A.R. MURDER MYSTERY

The Nanakuli Estoteric Order of Investigators.

In 2016, my students and I attepted to make our first Augmented Reality game. This was an insurmountable undertaking for us. We developed most assets using Unity and an HTC Vive. All code was hosted on a local computer and was developed almost entirely in Javascript & Node JS.

Testing camera funcionality My students testing mobile camera functionality within the webapp

History

The idea behind this game was to interview Kupuna's in the community and gather stories about mysterious circumstances that occured in the Nanakuli area, specifically focusing on the school's location. We would then string together a gaming narrative around these stories and have the game solve various esoteric puzzles through an augmented landscape. The outcome was a result of collective wisdom of the aunties and uncles of Nanakuli :

" The dead should stay dead, be carefull what names and stories you invoke. For they may send you to the grave or worst."

We pivoted that idea fast! Rather than using existing tales from the community, we decided to make up our own. Knowing that most of our players would "google" this information to test for validity or gaming clues, we created fake websites. We uploaded these websites to various free hosting platforms. For example if you searched: "Nanakuli Library ghost dog 1946". In google, you would come across one of our fake sites.

Our class rebranded the game anc created a thematic order called the
The Nanakuli Estoteric Order of Investigators.

The narrative was taking form. A mystery time-traveling game where students would go back and forth through time to solve mysteries on campus.

Katrina narrative building Katrina building the connections to the game narrative

Theme

Parents, teachers, and friends outside the order are completely unaware of their role. When initiated and once the oath is accepted the investigator is given accsess to a time traveling application that will function as their vehichle to solve each mystery. The goal of every investigator would be to solve the myteries on campus.

Game Mechanics

Mechanically, the game operates as an Augmented Reality scavenger hunt. You open the app, point the camera at an object, if the game recognizes the object you are then given a clue on what to do next. It was decided early on that we would not use a map. My students wanted players to look like zombies wandering around campus with their phones pointing at random objects.

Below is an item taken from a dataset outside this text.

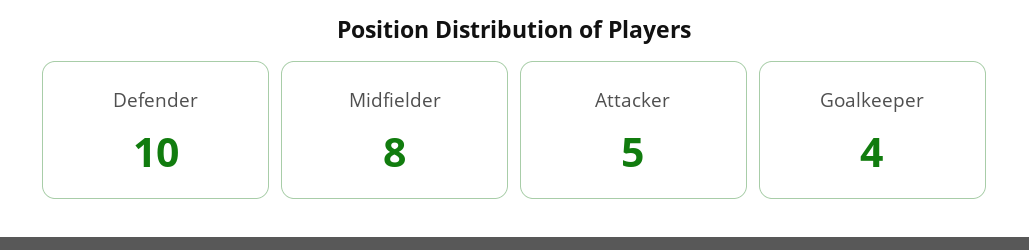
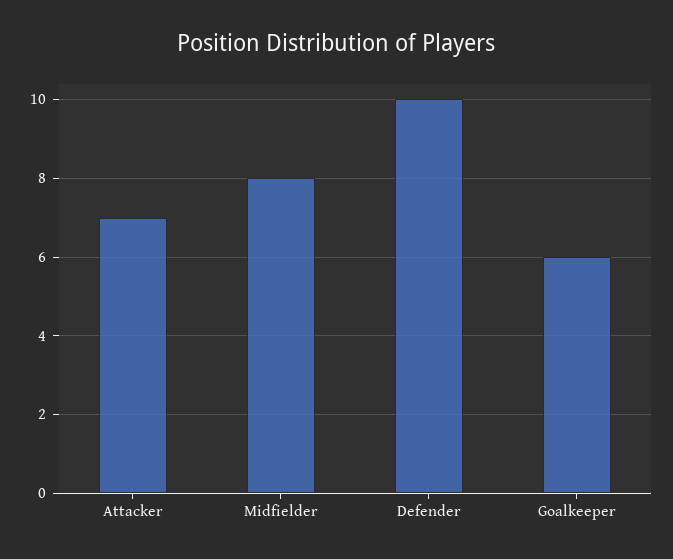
Attacker: 5 -> 7
Goalkeeper: 4 -> 6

What we did was take a series of pictures or iconography that was unique and that stood out to my students. My students then created a narrative that strung together from one mystery to the next story that would compel players to keep playing. We then created overlays with text that would obfuscate the original image and overlay the image with a narrative.

Technology used

Everything was hosted on a local machine connected to the students' wireless network. We stashed the system in a cubbard in the class we used. As long as the system was logged in, the service was up. Students would simply connect to the http://ipaddressofthehost/neoi and they were in. We eventually got in trouble for this and had to shut the system down.

2014 Huli Interview Kalia testing art asssets

Post Mortem

The end goal for this project was to host the game somewhere like AWS or a similar platform. We also wanted to incorporate events and times into the game. So if you showed up on a Saturday, you would be served different content. Or even better, on Halloween, the entire game system changes for 24 hours. Unfortunately, we never got to finish. The following year, I started the project to finalize the Huli game. I still have all the source code sitting on an external drive somewhere. Maybe someday I will resurrect it.